The aquaculture system won’t be operating in time for next week’s expo, but they hope to have it functioning by fall. And since it operates inside, it’s a year-round source of locally-produced, organic food.
For Wendy, the system combines the kind of local food self-sufficiency once common in rural areas with new technologies to provide economic development and save critical resources. “We used to grow our own food, even up here,” she said. “I want to see local food production come back. We just need to get the process down.”
By producing food locally, notes Jeff, the act of eating would no longer transfer money out of the local economy, and it would save resources that would no longer need to be used to transport crops from around the world to markets. And besides, said Wendy, if it’s fresh and local, it will just taste better. “Why buy one of those hard green tomatoes in the grocery store in the winter, when you could buy a fresh one that was grown close to home?” she asked.

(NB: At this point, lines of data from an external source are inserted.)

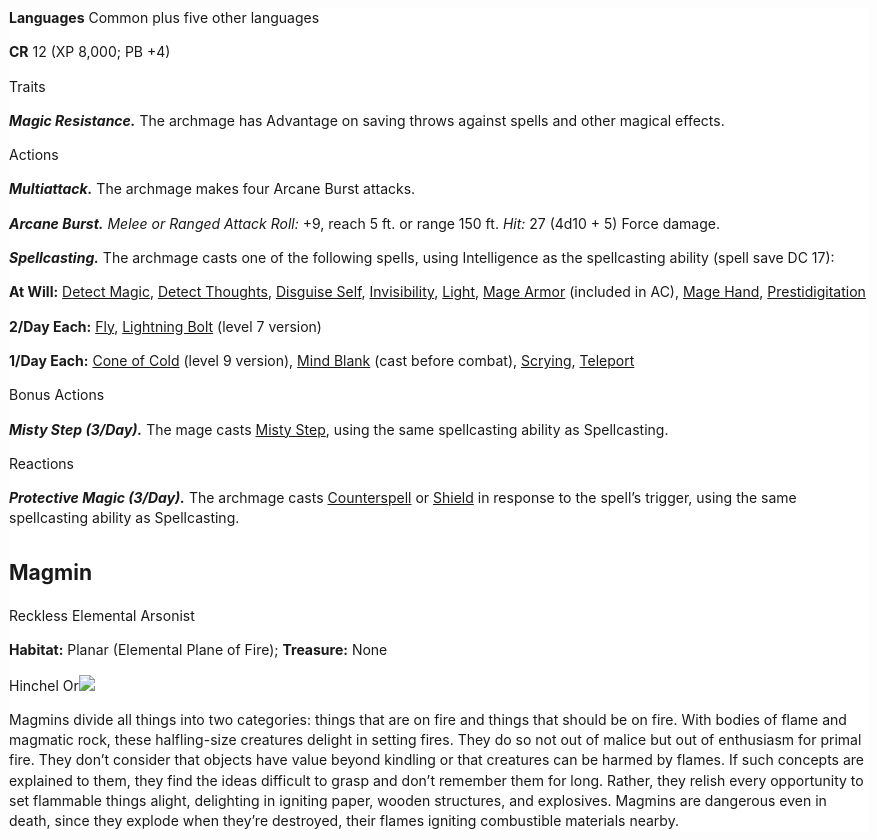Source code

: **Languages** Common plus five other languages

**CR** 12 (XP 8,000; PB +4)

Traits

**_Magic Resistance._** The archmage has Advantage on saving throws against spells and other magical effects.

Actions

**_Multiattack._** The archmage makes four Arcane Burst attacks.

**_Arcane Burst._** _Melee or Ranged Attack Roll:_ +9, reach 5 ft. or range 150 ft. _Hit:_ 27 (4d10 + 5) Force damage.

**_Spellcasting._** The archmage casts one of the following spells, using Intelligence as the spellcasting ability (spell save DC 17):

**At Will:** [Detect Magic](https://www.dndbeyond.com/spells/2619097-detect-magic), [Detect Thoughts](https://www.dndbeyond.com/spells/2619099-detect-thoughts), [Disguise Self](https://www.dndbeyond.com/spells/2619102-disguise-self), [Invisibility](https://www.dndbeyond.com/spells/2619116-invisibility), [Light](https://www.dndbeyond.com/spells/2618996-light), [Mage Armor](https://www.dndbeyond.com/spells/2619006-mage-armor) (included in AC), [Mage Hand](https://www.dndbeyond.com/spells/2619008-mage-hand), [Prestidigitation](https://www.dndbeyond.com/spells/2618893-prestidigitation)

**2/Day Each:** [Fly](https://www.dndbeyond.com/spells/2618909-fly), [Lightning Bolt](https://www.dndbeyond.com/spells/2618999-lightning-bolt) (level 7 version)

**1/Day Each:** [Cone of Cold](https://www.dndbeyond.com/spells/2619042-cone-of-cold) (level 9 version), [Mind Blank](https://www.dndbeyond.com/spells/2619036-mind-blank) (cast before combat), [Scrying](https://www.dndbeyond.com/spells/2619007-scrying), [Teleport](https://www.dndbeyond.com/spells/2619163-teleport)

Bonus Actions

**_Misty Step (3/Day)._** The mage casts [Misty Step](https://www.dndbeyond.com/spells/2619133-misty-step), using the same spellcasting ability as Spellcasting.

Reactions

**_Protective Magic (3/Day)._** The archmage casts [Counterspell](https://www.dndbeyond.com/spells/2619072-counterspell) or [Shield](https://www.dndbeyond.com/spells/2619019-shield) in response to the spell’s trigger, using the same spellcasting ability as Spellcasting.

## [](https://www.dndbeyond.com/sources/dnd/mm-2024/monsters-m#Magmin)Magmin

Reckless Elemental Arsonist

**Habitat:** Planar (Elemental Plane of Fire); **Treasure:** None

Hinchel Or[![](https://media.dndbeyond.com/compendium-images/mm/hAxSwXnO1TSUruhZ/13-002.magmin.png)](https://media.dndbeyond.com/compendium-images/mm/hAxSwXnO1TSUruhZ/13-002.magmin.png)

Magmins divide all things into two categories: things that are on fire and things that should be on fire. With bodies of flame and magmatic rock, these halfling-size creatures delight in setting fires. They do so not out of malice but out of enthusiasm for primal fire. They don’t consider that objects have value beyond kindling or that creatures can be harmed by flames. If such concepts are explained to them, they find the ideas difficult to grasp and don’t remember them for long. Rather, they relish every opportunity to set flammable things alight, delighting in igniting paper, wooden structures, and explosives. Magmins are dangerous even in death, since they explode when they’re destroyed, their flames igniting combustible materials nearby.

The aquaculture system they’re planning to create could eventually become a major source of revenue for the center. But the primary objective remains education— and that means spreading the word through events like the expo, or working with groups, schools, and individuals to assist in expanding such food production systems. “Every community needs to do this,” said Wendy.
Eventually, the center will provide housing for a regular summer camp where people from around the world will be able to come to learn more about local self-sufficiency, new food production technologies, homesteading skills, and alternative energy. In other words, it’s an exciting time for folks in Orr, who have turned the loss of their school into new opportunity.